Papou veut préparer des pâtes, il se lève et se dirige vers la porte d'entrée qu'il ouvre

doucement.. puis s'avance pour descendre mais il s'arrête quand il entend des voix qui proviennent de devant la scène :

 

  • ... arrêtes de t'énnerver ! J'ai dit ça parce que c'était vrai ! quelqu'un crie à voix basse

  • Oui, mais tu dérapes! Tu devais ne rien dire, POINT. S'élève une autre voix qui ne peut se contenir.

  • Tu me fais chier ! Tu n'as pas remarqué que les circonstances ont changées ! C'est quand même bizarre cette histoire...

     

    Papou se ressaisit, il a reconnu en dernier la voix de Philou qui s'adressait à Groné.

    Il n'entend plus car ils chuchotent à nouveau. Il fait demi tour, repense au repas. Il tousse fort pour signaler sa présence et file à la réserve.

 

   A une quinzaine de kilomères de là, file sur la route une Punto bleue. Son conducteur, un certain Loïc Beckett, compte aller séjourner une dizaine de jours à Frayssinous. Il n'y connait personne, n'y est jamais allé mais il a eu comme un message, un appel récurent dans ses rêves, lui disant « va chercher le bonheur à Frayssinous ». Un an de recherches aura été nécessaire pour qu'il trouve ce lieu qui ne se trouve sur aucune carte. Six mois supplémentaires lui furent nécessaire afin qu'il trouve le courage d'y aller, ne sachant pas ce qu'il allait y trouver ni d'ailleurs ce qu'il venait y chercher. L'élément déclencheur arriva hier: alors qu'il prenait sa douche, il se mit soudain à pleurnicher, se rendant compte que sa vie n'avait été jusque là qu'une succession de petits meurtres et de braquages foireux n'ayant laissé qu'une traînée de misère et de malheur derrière lui. Sa décision était prise, il voulait être heureux, il partirait dès le lendemain matin pour Frayssinous, pour ce lieu qu'il espérait magique.

 

... Essayant de se ressaisir, elle ferme les yeux, hurle. Elle entend des pas rapides autour de sa yourte, elle panique, elle a peur, et se pisse dessus pour la seconde fois en moins d'une heure.

 

  • Lolotte, Lolotte! Qu'est-ce qui ya, pourquoi tu cries? T'as vu un pendu ou quoi?, blague FuRu en pénétrant dans la yourte.

 

Charlotte, éberluée, rouvre les yeux et voie FuRu, Séb et Laurent pénétrait dans sa ronde demeure. Elle tourne la tête rapidement, jette un oeil partout autour d'elle et anxieuse et bafouillante interroge:

 

  • Vous... Vous n'avez pas vu un gars?

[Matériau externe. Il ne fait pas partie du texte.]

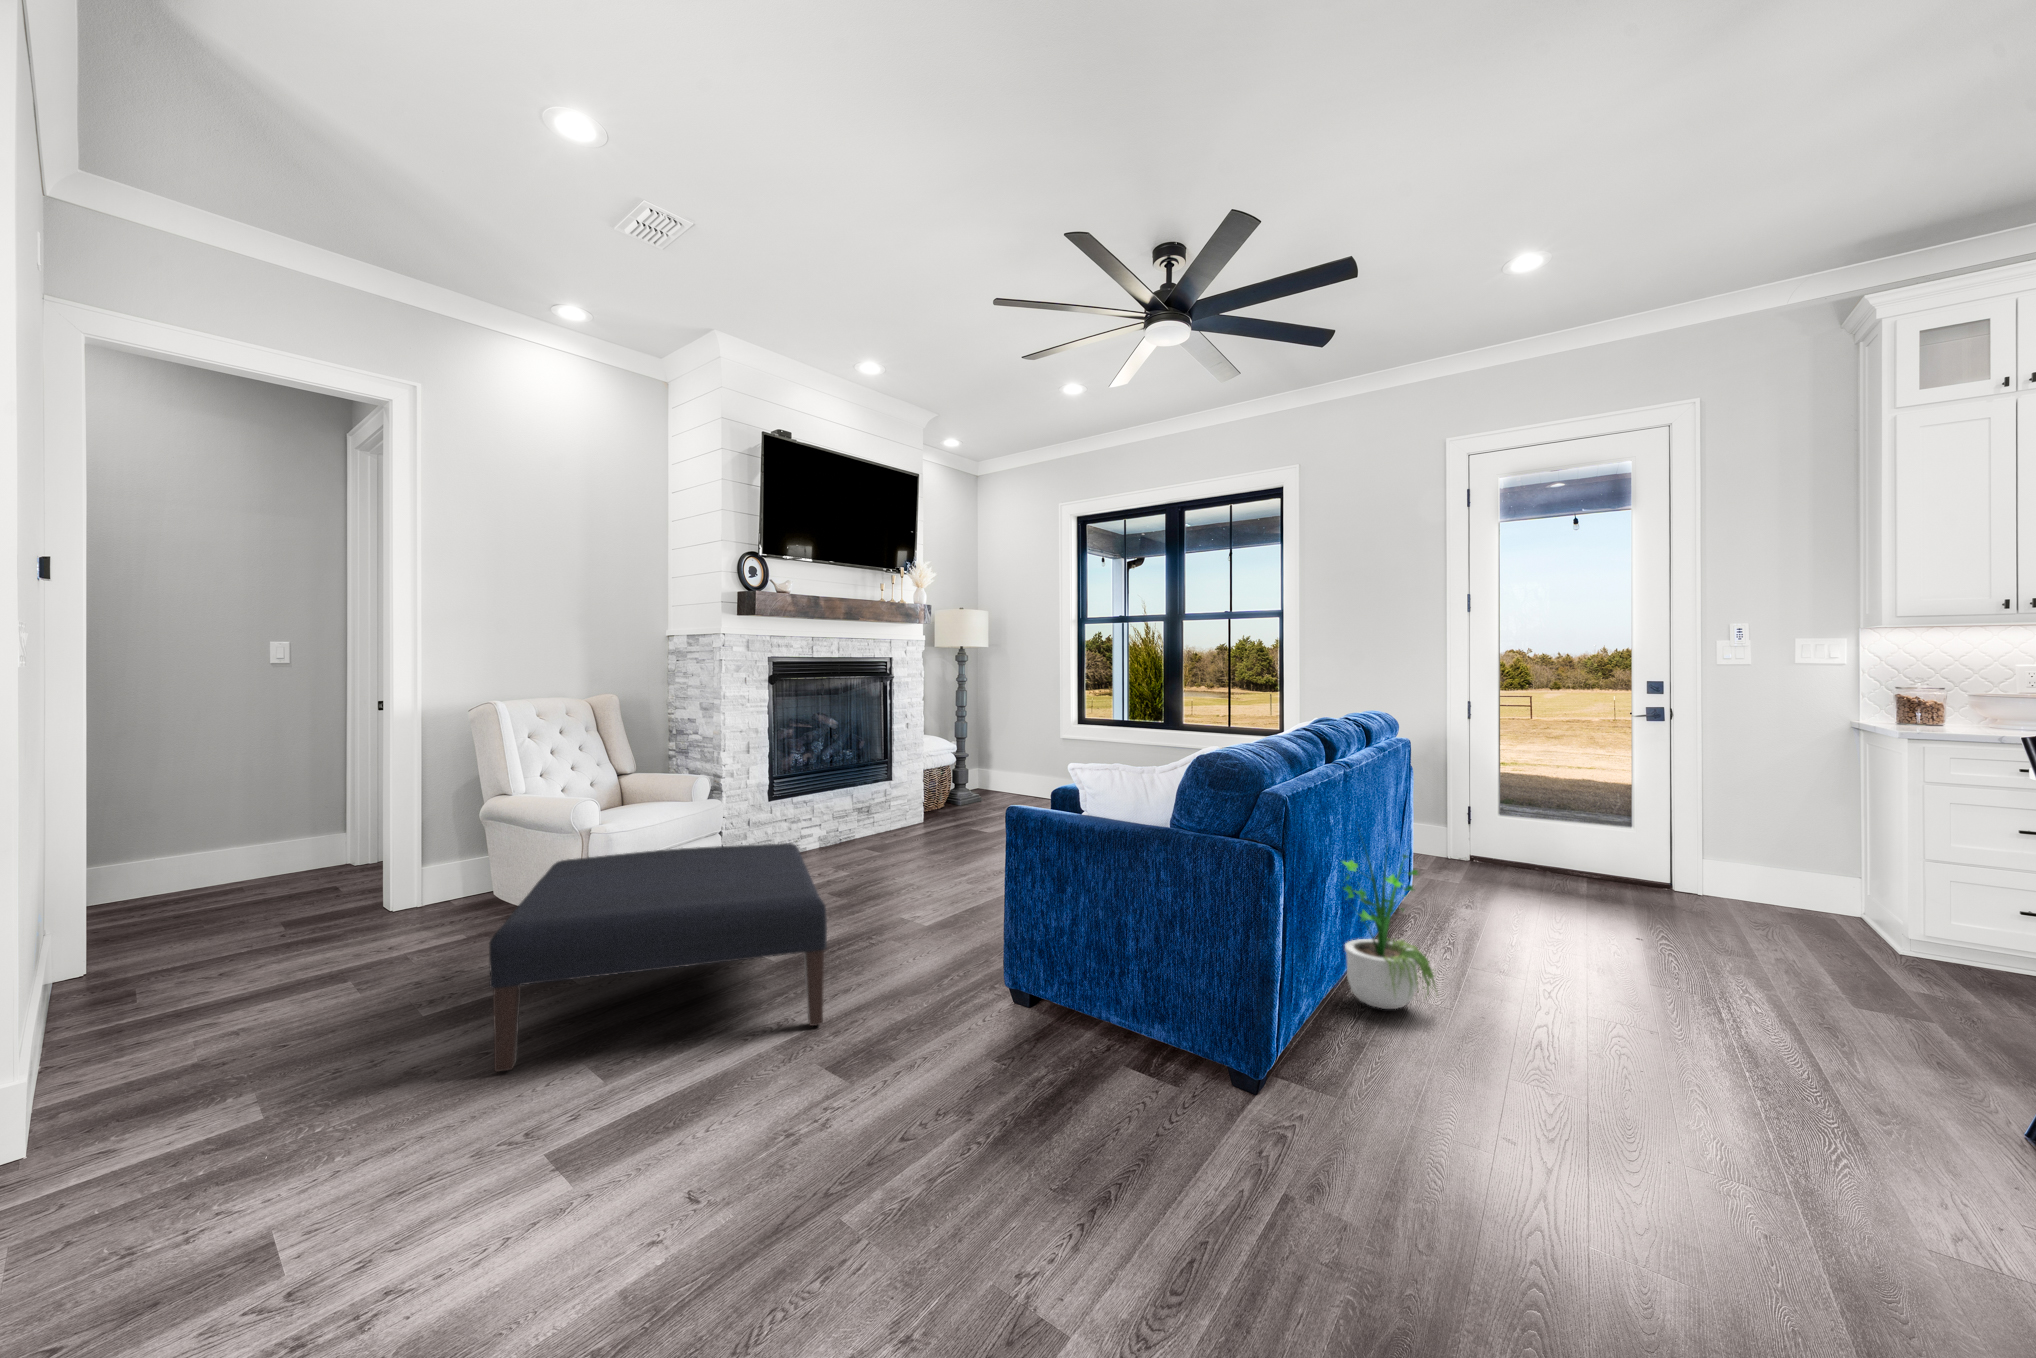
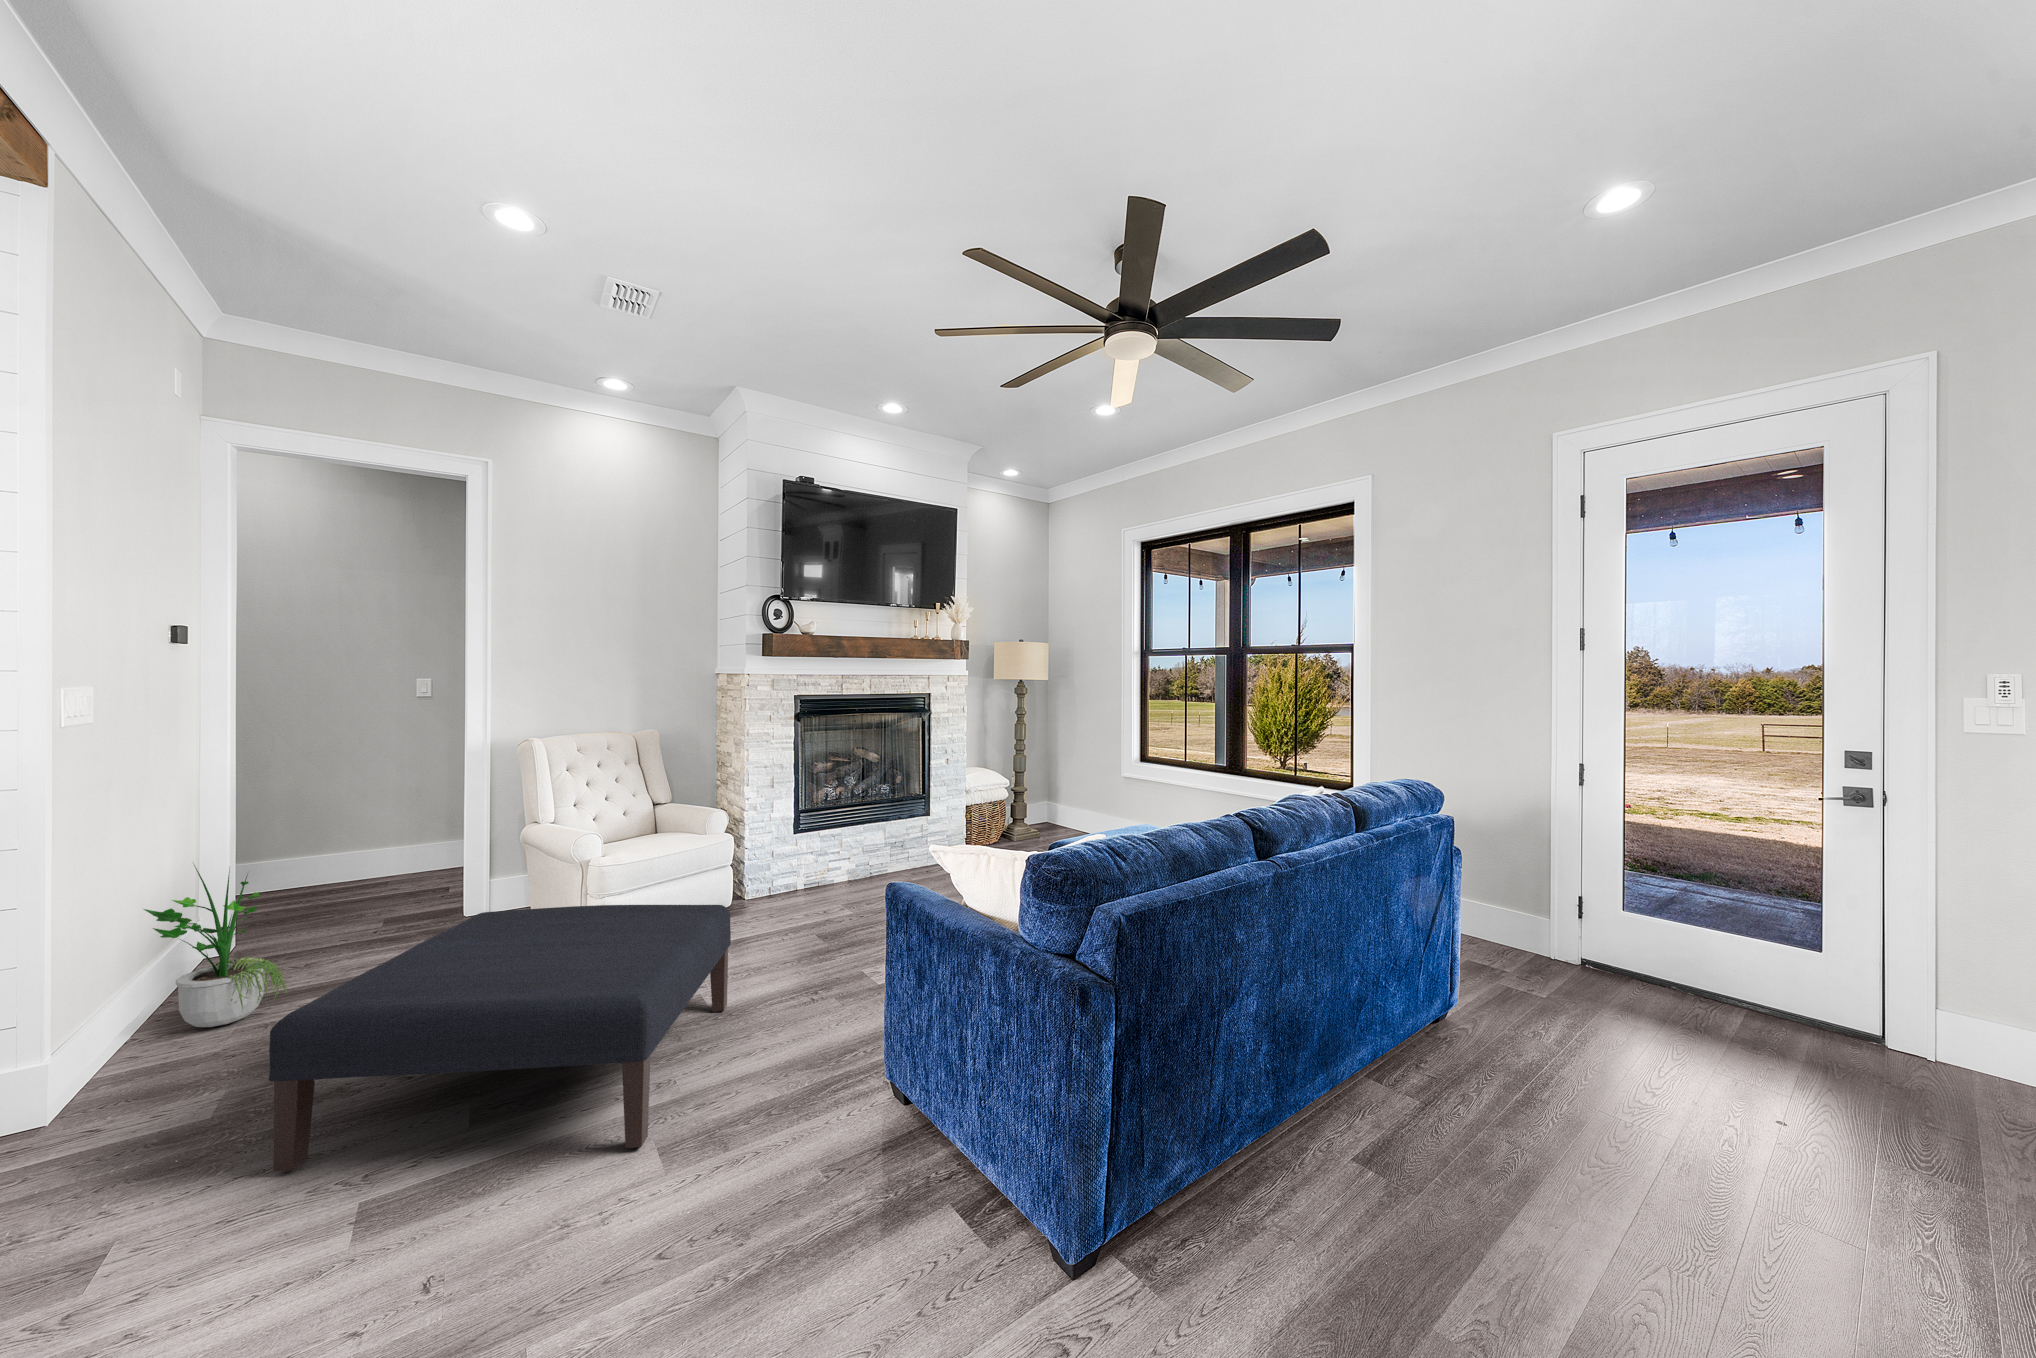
potted plant: present [1343,839,1436,1009] -> present [144,865,287,1027]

Il.. Il était... Il était là ya 2 secondes..

  • Ca va pas? Qu'est-ce qui t'es arrivée? Et pi de quel type tu parles??, demande Laurent

  • Mais si, il était là quand j'ai ouvert les yeux j'te dis. Un gars... Un gars bizarre..

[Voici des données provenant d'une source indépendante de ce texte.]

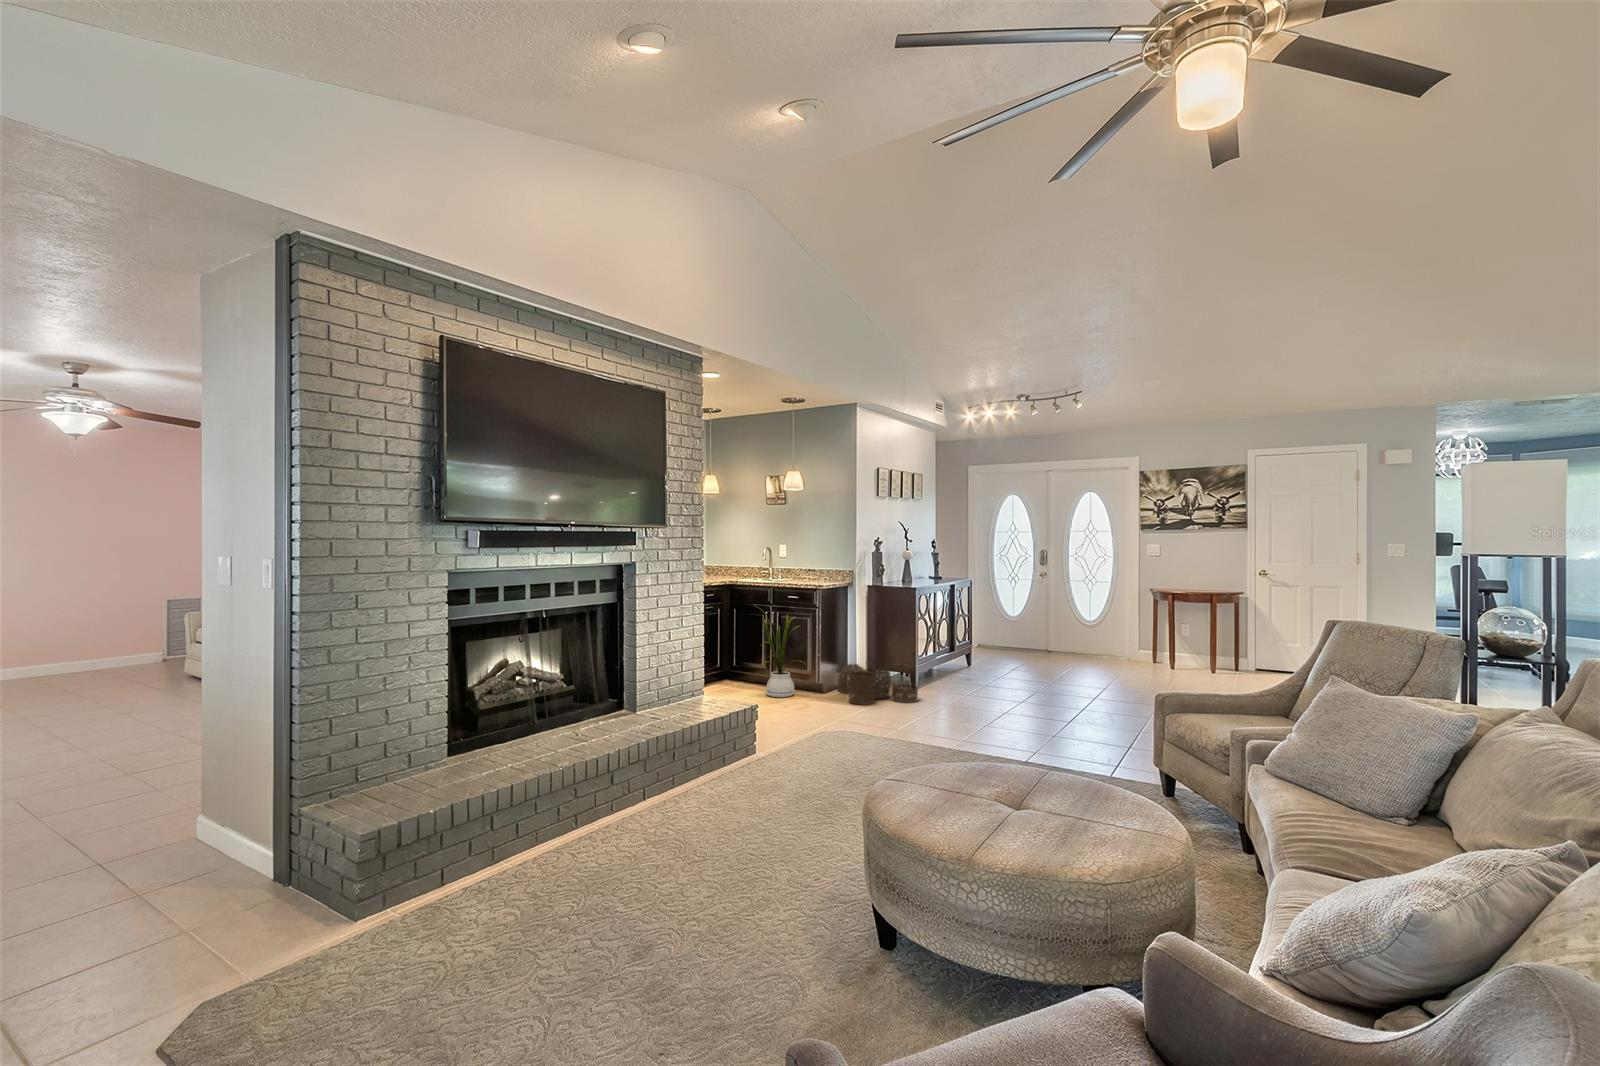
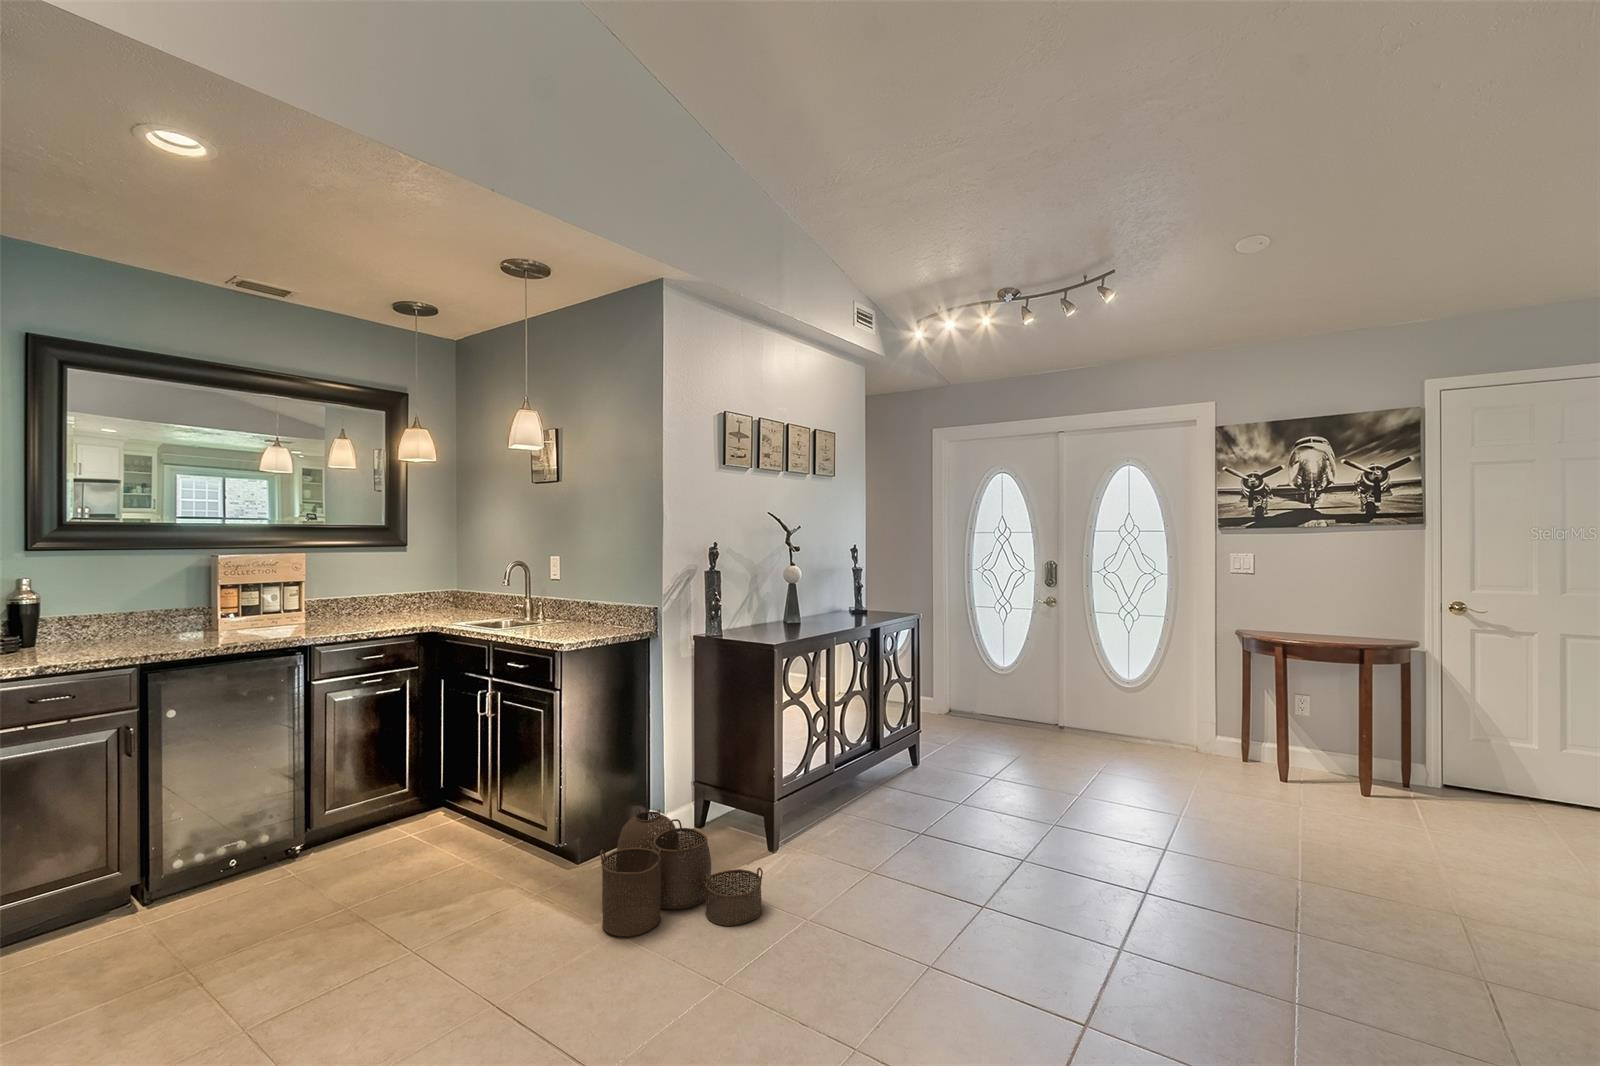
house plant: present [759,608,805,697] -> none [434,695,535,899]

  • Lolotte, faut que t'arrêtes de mater les films de ton frère, tu t'montes des histoires pas croyables; tu vois bien qu'il n'y a que nous, lui explique Séb.

 

    Dans la cuisine, rien ne va plus. Papou, perturbé par la disussion captée par inadvertance à l'extérieur, n'a plus la tête aux pâtes. Il se trompe en voulant verser l'eau bouillante qui était sur la cuisinière et, au lieu de la faire couler dans une gamelle, la verse dans une passoire. C'est la catastrophe, l'eau lui coule sur la jambe.

Comme, faute de trop d'événements, il était resté en short depuis la fin de la répète, sa jambe brûle instantanément. C'est la panique. Il faut l'emmener aux urgences, à 25 kilomètres de là. Le problème se pose. Comment descendre Papou en bas du chemin, là où se trouvent garés les divers véhicules, sans la 205? Comment va-t-il pouvoir faire avec sa jambe pour marcher jusqu'en bas?